No player dug the historical backdrop of Wrigley more than Kipnis, who grew up in Northbrook hitting hundreds of imagined World Series home runs at Wrigley in his backyard.

“Wiffle ball, softball, an acorn that just fell off the tree—it didn’t matter,” Kipnis said. “It was anything and -everything. I always dreamed of playing in the World Series at Wrigley Field. Full count, two outs. I always thought it was going to be the bottom of the ninth, but it’s the top of the ninth now.”

It actually was the top of the seventh when Kipnis smashed an acorn of a pitch from reliever Travis Wood for his home run. With that win, the Indians (2–0) boasted as many World Series victories at Wrigley as the Cubs (2–13), and Chicago fans could largely blame one of their own. Kipnis attended Cubs games and camps as a kid, grew up in the same neighborhood as -Bartman—he remembers squad cars providing protection for Bartman after his infamous attempt to catch a foul ball in Game 6 of the 2003 National League Championship Series—and went to the same high school as the fictional Bueller.

With their season on the line, the Cubs gave the ball to Lester in Game 5. Two years ago, after Chicago finished an 89-loss season in last place for a fifth straight year, an overnight envelope arrived at Lester’s suburban Atlanta home on the first official day of free agency. Inside was a DVD. He popped it into his video player. He watched a film with computer generated imagery. There was a shot of the famous red Wrigley Field marquee.

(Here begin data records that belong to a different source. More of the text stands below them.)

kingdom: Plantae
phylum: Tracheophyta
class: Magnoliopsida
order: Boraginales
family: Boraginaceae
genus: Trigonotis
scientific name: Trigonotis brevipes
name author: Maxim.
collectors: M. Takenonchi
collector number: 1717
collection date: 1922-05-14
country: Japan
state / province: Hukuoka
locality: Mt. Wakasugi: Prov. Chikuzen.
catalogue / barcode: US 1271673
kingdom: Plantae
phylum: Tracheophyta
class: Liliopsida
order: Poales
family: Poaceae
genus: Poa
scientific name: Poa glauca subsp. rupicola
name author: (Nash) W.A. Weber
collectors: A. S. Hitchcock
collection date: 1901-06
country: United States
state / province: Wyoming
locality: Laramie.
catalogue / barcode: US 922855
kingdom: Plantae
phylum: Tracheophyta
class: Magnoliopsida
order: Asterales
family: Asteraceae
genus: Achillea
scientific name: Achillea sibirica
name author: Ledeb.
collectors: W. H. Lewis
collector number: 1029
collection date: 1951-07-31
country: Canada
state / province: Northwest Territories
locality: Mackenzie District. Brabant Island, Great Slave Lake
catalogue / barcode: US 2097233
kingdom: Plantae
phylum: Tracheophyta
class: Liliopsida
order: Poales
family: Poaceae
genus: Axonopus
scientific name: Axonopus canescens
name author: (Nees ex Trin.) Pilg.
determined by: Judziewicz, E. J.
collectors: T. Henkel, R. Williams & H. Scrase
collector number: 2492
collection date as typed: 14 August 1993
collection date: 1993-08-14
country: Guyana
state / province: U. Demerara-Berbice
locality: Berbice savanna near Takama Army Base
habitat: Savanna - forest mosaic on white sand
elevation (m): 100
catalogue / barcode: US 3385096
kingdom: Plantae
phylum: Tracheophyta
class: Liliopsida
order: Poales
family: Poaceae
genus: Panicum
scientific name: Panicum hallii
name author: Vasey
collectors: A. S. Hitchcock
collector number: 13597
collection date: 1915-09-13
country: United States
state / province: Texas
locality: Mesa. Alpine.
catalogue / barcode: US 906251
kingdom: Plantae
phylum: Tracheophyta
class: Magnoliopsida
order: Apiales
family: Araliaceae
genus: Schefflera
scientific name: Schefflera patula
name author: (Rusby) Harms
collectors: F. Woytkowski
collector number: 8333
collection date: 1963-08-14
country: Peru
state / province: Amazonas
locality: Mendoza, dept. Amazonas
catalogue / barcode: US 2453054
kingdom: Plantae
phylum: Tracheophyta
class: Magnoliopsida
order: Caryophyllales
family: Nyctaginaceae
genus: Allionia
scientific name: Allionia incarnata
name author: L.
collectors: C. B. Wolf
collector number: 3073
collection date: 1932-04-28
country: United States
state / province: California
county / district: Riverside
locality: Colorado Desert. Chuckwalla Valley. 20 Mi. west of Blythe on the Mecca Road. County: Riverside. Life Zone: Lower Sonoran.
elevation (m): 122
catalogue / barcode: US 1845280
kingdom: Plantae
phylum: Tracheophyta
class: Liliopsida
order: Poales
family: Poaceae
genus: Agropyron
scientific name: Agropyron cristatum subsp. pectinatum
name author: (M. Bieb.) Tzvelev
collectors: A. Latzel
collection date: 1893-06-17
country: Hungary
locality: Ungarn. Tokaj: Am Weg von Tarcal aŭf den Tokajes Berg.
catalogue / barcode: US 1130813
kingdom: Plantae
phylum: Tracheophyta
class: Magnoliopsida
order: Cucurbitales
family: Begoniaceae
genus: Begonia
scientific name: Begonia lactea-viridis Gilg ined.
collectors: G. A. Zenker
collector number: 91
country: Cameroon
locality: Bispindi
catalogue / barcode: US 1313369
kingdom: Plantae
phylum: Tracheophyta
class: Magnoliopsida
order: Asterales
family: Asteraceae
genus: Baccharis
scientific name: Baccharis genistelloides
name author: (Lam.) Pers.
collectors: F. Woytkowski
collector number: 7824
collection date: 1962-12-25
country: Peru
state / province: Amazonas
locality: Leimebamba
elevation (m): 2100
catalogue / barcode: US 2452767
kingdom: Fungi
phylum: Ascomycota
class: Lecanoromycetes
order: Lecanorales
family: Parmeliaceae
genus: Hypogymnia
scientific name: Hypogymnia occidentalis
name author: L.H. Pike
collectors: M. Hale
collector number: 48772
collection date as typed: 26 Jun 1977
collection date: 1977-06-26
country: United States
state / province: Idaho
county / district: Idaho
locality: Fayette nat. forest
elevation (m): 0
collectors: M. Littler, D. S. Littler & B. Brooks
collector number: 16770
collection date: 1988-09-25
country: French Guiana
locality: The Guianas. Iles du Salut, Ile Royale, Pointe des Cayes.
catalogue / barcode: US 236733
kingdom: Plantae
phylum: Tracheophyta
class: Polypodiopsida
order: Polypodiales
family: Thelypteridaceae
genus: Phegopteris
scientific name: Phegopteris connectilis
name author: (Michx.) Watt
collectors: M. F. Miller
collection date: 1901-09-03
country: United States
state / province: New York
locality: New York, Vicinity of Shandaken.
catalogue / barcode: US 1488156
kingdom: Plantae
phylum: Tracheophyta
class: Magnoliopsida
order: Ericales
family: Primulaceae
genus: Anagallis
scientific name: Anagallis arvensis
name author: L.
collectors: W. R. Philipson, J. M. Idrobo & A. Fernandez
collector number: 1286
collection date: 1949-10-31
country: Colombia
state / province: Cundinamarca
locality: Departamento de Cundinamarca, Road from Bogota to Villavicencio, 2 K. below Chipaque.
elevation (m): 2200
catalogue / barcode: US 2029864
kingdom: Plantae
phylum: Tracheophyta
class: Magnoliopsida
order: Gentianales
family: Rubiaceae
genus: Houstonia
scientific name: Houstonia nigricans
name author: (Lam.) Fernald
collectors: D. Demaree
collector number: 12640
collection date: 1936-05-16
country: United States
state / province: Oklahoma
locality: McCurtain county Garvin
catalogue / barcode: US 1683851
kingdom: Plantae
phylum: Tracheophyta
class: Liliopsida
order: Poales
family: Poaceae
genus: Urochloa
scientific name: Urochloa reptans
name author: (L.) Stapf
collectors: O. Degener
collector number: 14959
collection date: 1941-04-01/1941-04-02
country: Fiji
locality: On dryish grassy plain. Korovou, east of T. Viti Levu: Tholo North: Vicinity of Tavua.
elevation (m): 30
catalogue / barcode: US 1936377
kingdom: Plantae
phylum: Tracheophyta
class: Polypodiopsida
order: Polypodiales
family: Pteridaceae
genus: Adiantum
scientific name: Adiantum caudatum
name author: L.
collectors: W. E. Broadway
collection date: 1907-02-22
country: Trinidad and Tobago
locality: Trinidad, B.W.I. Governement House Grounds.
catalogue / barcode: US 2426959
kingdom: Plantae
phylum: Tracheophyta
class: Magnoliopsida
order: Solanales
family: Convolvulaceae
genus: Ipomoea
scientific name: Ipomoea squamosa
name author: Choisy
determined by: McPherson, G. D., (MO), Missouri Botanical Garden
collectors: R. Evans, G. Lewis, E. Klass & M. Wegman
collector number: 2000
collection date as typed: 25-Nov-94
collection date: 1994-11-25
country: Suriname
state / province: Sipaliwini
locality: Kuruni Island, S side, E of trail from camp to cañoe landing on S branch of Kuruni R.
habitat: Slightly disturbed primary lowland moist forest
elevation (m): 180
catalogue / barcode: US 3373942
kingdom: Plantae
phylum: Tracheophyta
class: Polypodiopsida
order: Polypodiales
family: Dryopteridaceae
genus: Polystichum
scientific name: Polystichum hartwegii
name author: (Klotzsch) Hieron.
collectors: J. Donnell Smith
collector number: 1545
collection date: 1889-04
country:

In bright letters it announced that Lester was pitching against Michael Pineda of the Yankees in World Series Game 7. Then there was CGI of Lester getting the last out, and his teammates dog-piling him on the mound. He signed on.

It wasn’t Game 7, but the Cubs’ season was on the line two years later, with Lester warming up in the bullpen for a World Series game at Wrigley. He had seen this movie before. As they made the short walk from the bullpen to the dugout, Lester turned to Ross, his personal catcher, and said, “I love you.” Replied Ross, “I love you, too. Thanks for everything.”

When Ross recalled that moment after the game, he had tears in his eyes and his voice quivered. They teamed for six solid innings before they both departed the game, sharing a hug on the dugout bench to cap one of the more deeply rooted partnerships of this generation.

In addition to sharing a last moment with Lester, Ross knocked in what proved to be the difference-making run with a sacrifice fly, threw out Lindor trying to steal, deflected an otherwise standard foul pop-up into the glove of Rizzo and heard Pearl Jam singer Eddie Vedder dedicate “Take Me Out to the Ball Game” to him.

“My mind’s blown,” Ross said of Ved-der’s salute. “There was one moment tonight when I came in to change into my running shoes after they pinch-hit for me, and my whole career flashed before my eyes.”

Contreras, a rookie, replaced Ross in the game. It was strategic—Contreras has become Chapman’s trusted catcher the way Ross was Lester’s—but also symbolic. Baseball, like that big clock in centerfield, rolls on.